» **What is expected**
Given the material below, return only the lines starting at the line with "left front paw: (397, 410)" and ending at the line with "right back paw: (495, 393)", exactly as they appear.

*** Opening of Records for this exercise ***

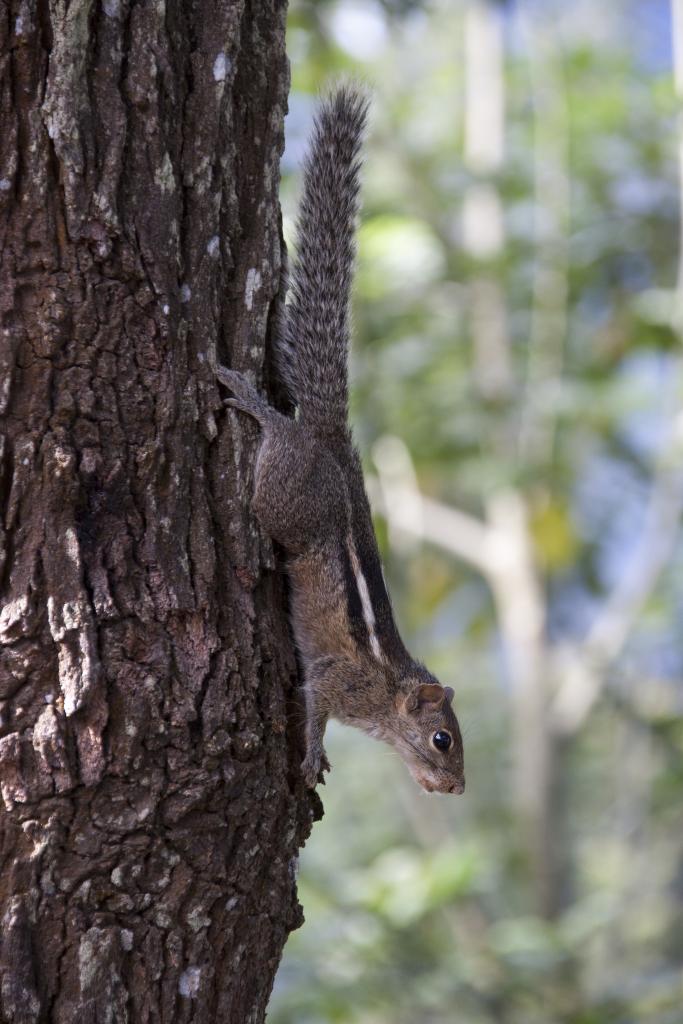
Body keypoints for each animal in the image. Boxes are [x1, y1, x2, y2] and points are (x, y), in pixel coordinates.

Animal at [216, 83, 466, 794]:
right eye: (441, 740)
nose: (456, 788)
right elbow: (314, 705)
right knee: (279, 444)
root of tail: (331, 440)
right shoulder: (337, 681)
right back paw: (259, 407)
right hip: (289, 500)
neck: (387, 693)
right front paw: (311, 755)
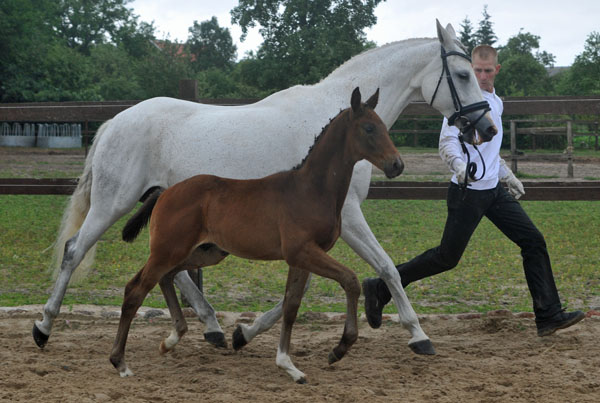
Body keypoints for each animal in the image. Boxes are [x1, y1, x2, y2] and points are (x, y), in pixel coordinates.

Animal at [110, 87, 406, 384]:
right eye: (369, 128)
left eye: (383, 126)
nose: (397, 164)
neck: (311, 190)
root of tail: (165, 192)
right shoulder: (302, 251)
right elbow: (350, 280)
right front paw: (339, 349)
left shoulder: (301, 259)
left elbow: (292, 306)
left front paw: (288, 364)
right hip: (168, 250)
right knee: (136, 290)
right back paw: (120, 362)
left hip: (202, 252)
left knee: (165, 277)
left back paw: (171, 339)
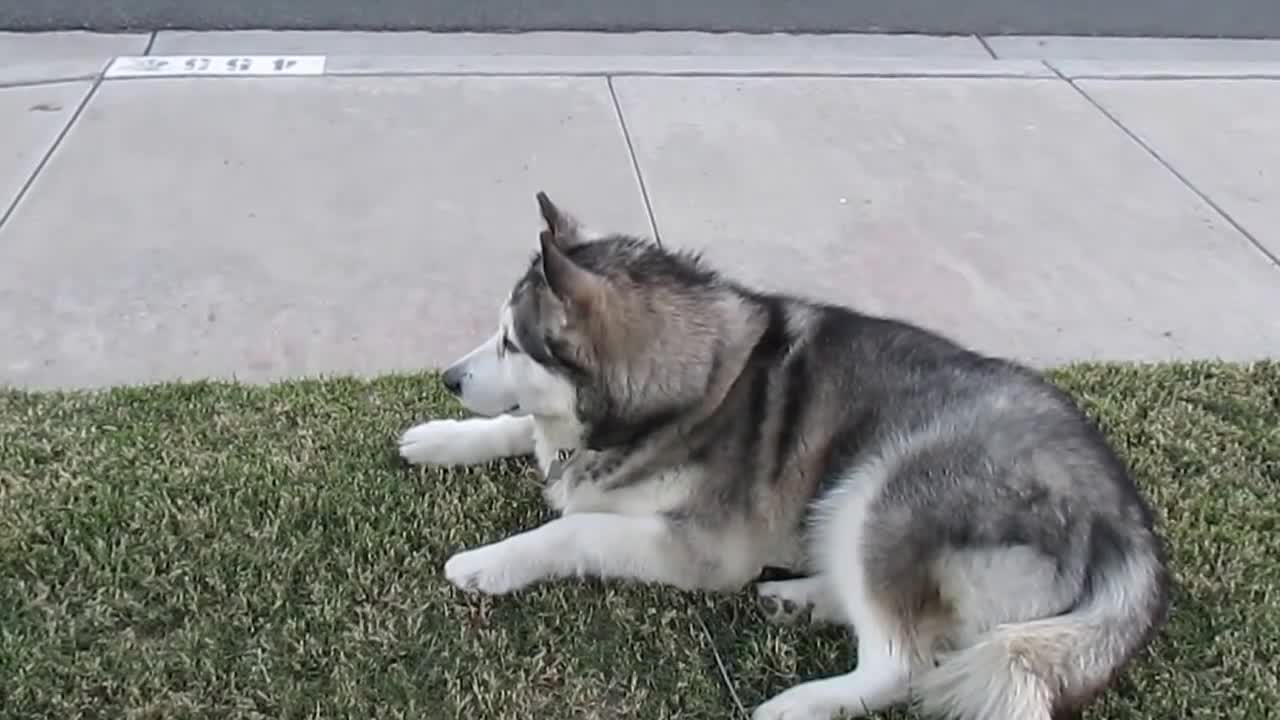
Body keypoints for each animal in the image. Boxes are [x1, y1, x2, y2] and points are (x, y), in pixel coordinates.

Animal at [399, 193, 1172, 717]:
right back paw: (800, 600)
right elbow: (521, 430)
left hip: (886, 486)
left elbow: (575, 527)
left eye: (511, 342)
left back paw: (801, 701)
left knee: (904, 661)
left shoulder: (708, 551)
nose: (449, 377)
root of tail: (1125, 518)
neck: (687, 385)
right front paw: (440, 436)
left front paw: (489, 562)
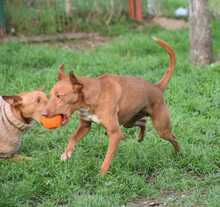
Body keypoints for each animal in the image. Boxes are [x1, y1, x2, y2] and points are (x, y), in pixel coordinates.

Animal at [43, 38, 180, 175]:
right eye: (50, 95)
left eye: (59, 96)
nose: (43, 114)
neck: (95, 95)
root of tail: (157, 87)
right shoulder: (85, 126)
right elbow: (72, 138)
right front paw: (67, 153)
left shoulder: (114, 134)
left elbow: (107, 158)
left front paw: (101, 175)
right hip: (129, 121)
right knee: (143, 121)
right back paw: (141, 137)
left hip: (162, 129)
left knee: (173, 138)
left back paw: (178, 154)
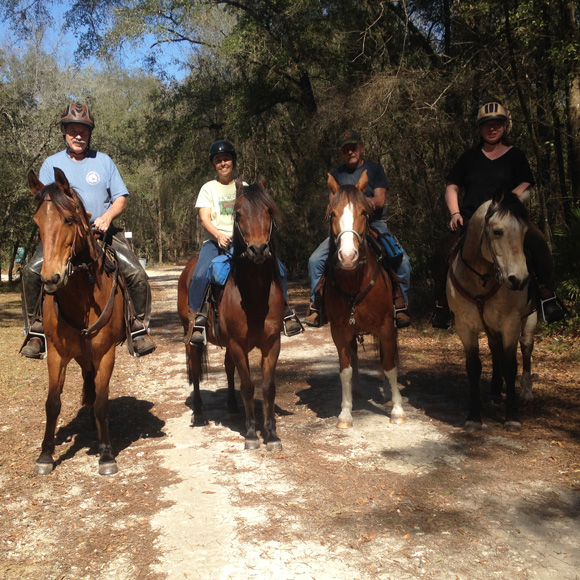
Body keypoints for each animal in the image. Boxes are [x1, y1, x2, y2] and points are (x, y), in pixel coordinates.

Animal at [27, 169, 125, 476]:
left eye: (68, 220)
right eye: (36, 222)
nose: (51, 278)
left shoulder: (105, 353)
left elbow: (102, 404)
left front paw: (106, 454)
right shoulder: (57, 354)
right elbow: (52, 403)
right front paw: (45, 455)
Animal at [177, 176, 286, 448]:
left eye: (269, 211)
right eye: (238, 213)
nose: (258, 250)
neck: (254, 295)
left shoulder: (272, 342)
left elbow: (267, 387)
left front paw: (271, 434)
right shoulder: (237, 343)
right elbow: (247, 385)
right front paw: (251, 434)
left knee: (227, 368)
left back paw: (233, 405)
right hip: (191, 336)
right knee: (196, 371)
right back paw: (199, 414)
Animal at [322, 170, 404, 428]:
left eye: (364, 213)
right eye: (332, 214)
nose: (348, 256)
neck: (354, 280)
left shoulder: (387, 326)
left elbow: (389, 366)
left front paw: (397, 410)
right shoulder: (339, 330)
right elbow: (345, 370)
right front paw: (345, 414)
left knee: (387, 359)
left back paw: (387, 395)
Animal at [446, 190, 536, 430]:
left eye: (525, 231)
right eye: (497, 231)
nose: (519, 280)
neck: (482, 279)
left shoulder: (511, 322)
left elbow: (510, 364)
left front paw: (512, 417)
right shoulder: (465, 326)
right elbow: (474, 366)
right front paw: (473, 417)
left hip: (529, 320)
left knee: (526, 348)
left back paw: (526, 392)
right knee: (495, 350)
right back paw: (495, 393)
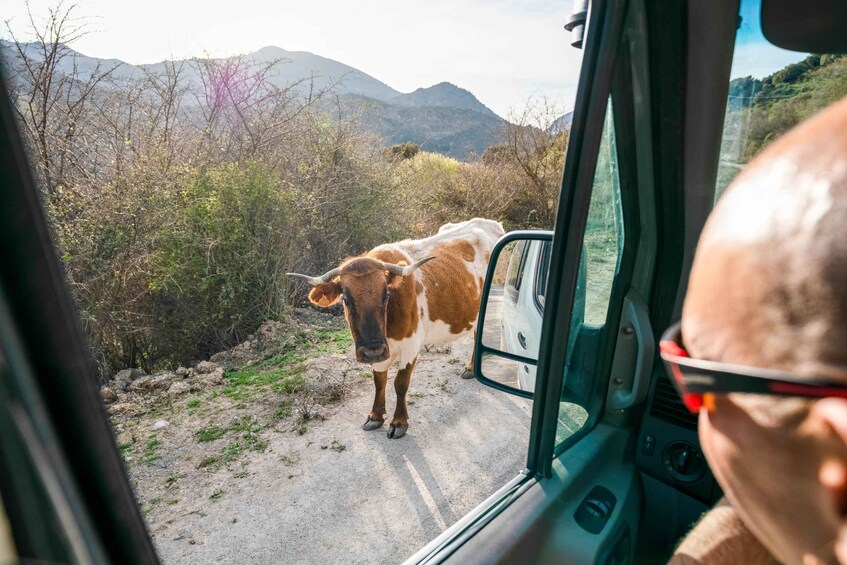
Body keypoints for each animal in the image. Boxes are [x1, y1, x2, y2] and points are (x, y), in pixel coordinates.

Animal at [288, 218, 506, 438]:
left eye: (386, 295)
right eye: (346, 299)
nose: (372, 350)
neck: (387, 329)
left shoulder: (410, 345)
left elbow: (400, 383)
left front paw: (399, 422)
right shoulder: (380, 353)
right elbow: (379, 381)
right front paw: (375, 416)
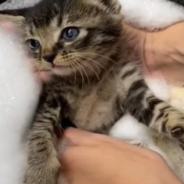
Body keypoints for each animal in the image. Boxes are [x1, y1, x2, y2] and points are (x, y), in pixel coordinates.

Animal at [0, 0, 184, 183]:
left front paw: (178, 124)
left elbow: (160, 110)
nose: (47, 57)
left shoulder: (131, 86)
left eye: (70, 33)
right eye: (34, 43)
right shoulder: (51, 98)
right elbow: (40, 129)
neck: (92, 75)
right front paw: (40, 172)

*** Close of Records for this exercise ***

» **Task response**
left front paw: (397, 410)
right shoulder: (339, 330)
right elbow: (345, 370)
right front paw: (345, 414)
left knee: (387, 359)
left back paw: (387, 395)
Animal at [446, 190, 536, 430]:
left eye: (525, 231)
right eye: (497, 231)
nose: (519, 280)
neck: (482, 279)
left shoulder: (511, 322)
left elbow: (510, 364)
left front paw: (512, 417)
right shoulder: (465, 326)
right elbow: (474, 366)
right front paw: (473, 417)
left hip: (529, 320)
left knee: (526, 348)
left back paw: (526, 392)
right knee: (495, 350)
right back paw: (495, 393)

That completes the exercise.